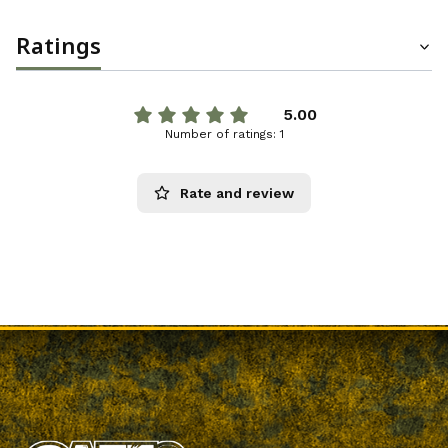
Ratings
5.00
Number of ratings: 1
Rate and review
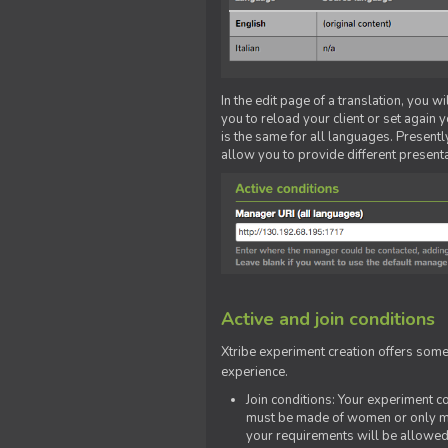
In the edit page of a translation, you w
you to reload your client or set again y
is the same for all languages. Presently
allow you to provide different present
Active and join conditions
Xtribe experiment creation offers som
experience.
Join conditions: Your experiment 
must be made of women or only men
your requirements will be allowed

- Job item
Pull out each line of the items above that contains the word "experiment", copying those lines without changes.

- Completed task
Xtribe experiment creation offers som
Join conditions: Your experiment 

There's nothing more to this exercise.